Low to ultra-low permeability tight oil reservoirs have recently become a significant source of hydrocarbon supply in North America. Production and pressure transient analysis of tight oil reservoirs is one of the most difficult problems facing a reservoir researcher because of the extreme complexity inherent in tight formations, such as producing from multiple layers with effective permeability that is often enhanced by hydraulic fracturing. Unfortunately, limited productivity and unfavorable economics often prevent expenditures of money and time to collect the dynamic data needed for a comprehensive reservoir study. Horizontal well completion along with multi-stage hydraulic fracturing techniques has enabled economic production from these kinds of reservoirs. To produce oil and gas commercially from tight formations, naturally completed (open-holed) or cased horizontal wells with multi-stage hydraulic fractures are the most popular implementation for completion. The use of a combination of the multifractured horizontal wells is expected to create a complex sequence of flow regimes (Chen and Raghavan, 1997; Clarkson and Pederson, 2010). The proper analysis and identification of presence of flow regimes and sequence of emerging flow regimes are essential for obtaining efficient information about hydraulic fracturing optimization and the tight formation characterization.

This thesis provides a detailed discussion of diagnostic plots of pressure and its corresponding derivative responses for hydraulically fractured horizontal wells in a sizable naturally fractured and homogeneous (single-porosity) formation and providestype-curving matching performance among different existing empirical rate-time relations and compared with simulation results based on the targeted Bakken and Viking Formation in Western Saskatchewan. We consider a naturally-completed (open-hole) and cased horizontal well with either single longitudinal or multiple transverse hydraulic fractures which are normal in the horizontal wellbore, and which might be surrounded by an area with natural fracture system which is simulated by dual-porosity idealization. The discussion is based on pressure-transient performances and characteristics of production data generated by employing a commercial reservoir simulator, CMG IMEX, a 3D finite difference reservoir simulation package which is widely and popularly accepted by petroleum industry.
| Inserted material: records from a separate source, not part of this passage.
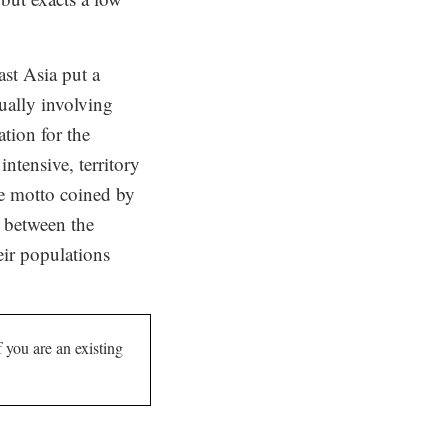
ast Asia put a
ually involving
tion for the
ntensive, territory
he motto coined by
r between the
eir populations
If you are an existing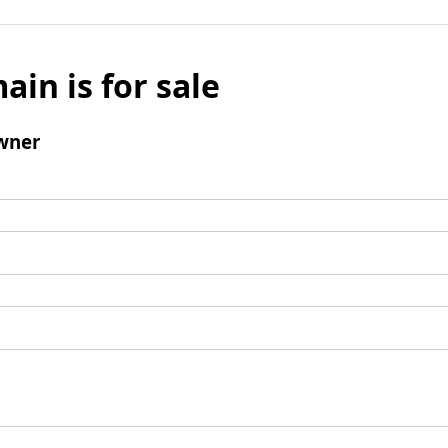
ain is for sale
wner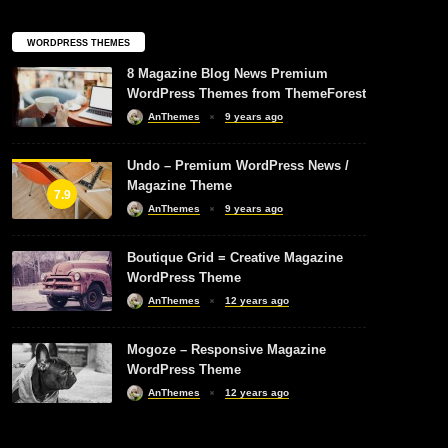
WORDPRESS THEMES
8 Magazine Blog News Premium
WordPress Themes from ThemeForest
AnThemes
9 years ago
Undo – Premium WordPress News /
Magazine Theme
7.9
AnThemes
9 years ago
Boutique Grid = Creative Magazine
WordPress Theme
AnThemes
12 years ago
Mogoze – Responsive Magazine
WordPress Theme
AnThemes
12 years ago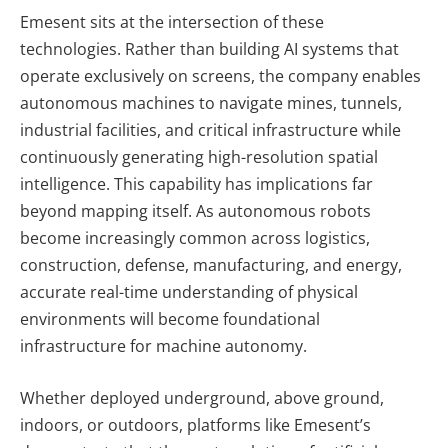
Emesent sits at the intersection of these
technologies. Rather than building AI systems that
operate exclusively on screens, the company enables
autonomous machines to navigate mines, tunnels,
industrial facilities, and critical infrastructure while
continuously generating high-resolution spatial
intelligence. This capability has implications far
beyond mapping itself. As autonomous robots
become increasingly common across logistics,
construction, defense, manufacturing, and energy,
accurate real-time understanding of physical
environments will become foundational
infrastructure for machine autonomy.
Whether deployed underground, above ground,
indoors, or outdoors, platforms like Emesent’s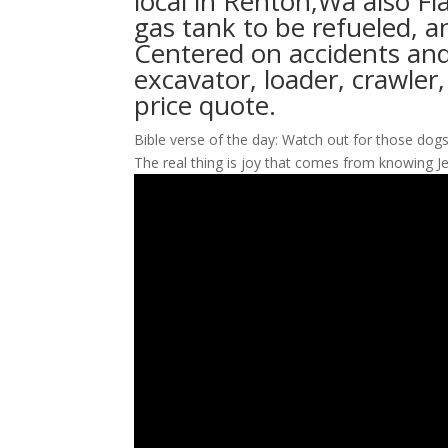
local in Renton,Wa also Fl
gas tank to be refueled, a
Centered on accidents and
excavator, loader, crawler
price quote.
Bible verse of the day: Watch out for those dogs, 
The real thing is joy that comes from knowing J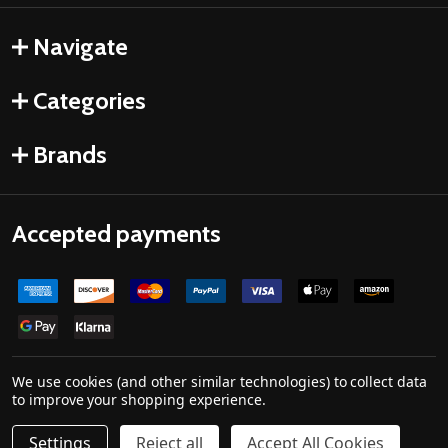
Navigate
Categories
Brands
Accepted payments
We use cookies (and other similar technologies) to collect data
to improve your shopping experience.
©
2026
Drones Made Easy.
Settings
Reject all
Accept All Cookies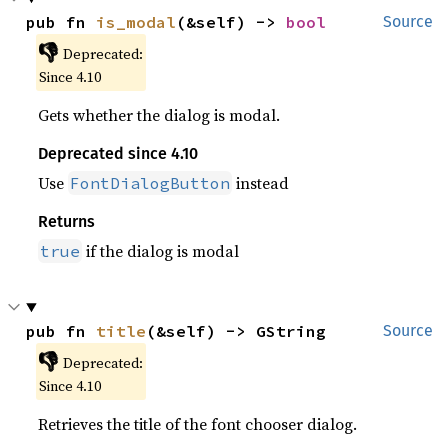
pub fn 
is_modal
(&self) -> 
bool
Source
👎
Deprecated:
Since 4.10
Gets whether the dialog is modal.
Deprecated since 4.10
Use
instead
FontDialogButton
Returns
if the dialog is modal
true
pub fn 
title
(&self) -> GString
Source
👎
Deprecated:
Since 4.10
Retrieves the title of the font chooser dialog.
Pressure transient features are discussed and compared. As noted by many findings, it is shown that fully-filled and regional natural fractures would display various pressure transient characteristics and, hence, considerably affects well production performance. In addition, these conductive, interconnected natural fractures dominate the pressure transient performances of horizontal wells in tight formations even with the presence of hydraulic fractures. Additionally, the simulation runs also indicate that if the reservoir is naturally fractured to some extent, hydraulic fracturing stimulation might not improve productivity significantly, unless a large amount of hydraulic fractures and infinite conductivities can be achieved. To demonstrate the feasibility and applicability of simulation models, there is a representative contrast between the simulated pressure transient responses and the corresponding analytical results from the widely-accepted well test model, Kappa. The comparison discussion would be based on the matching performances of a horizontal well with transverse fractures in a homogeneous reservoir. Field case studies are also provided for type-curve fitting and predicting EUR estimation.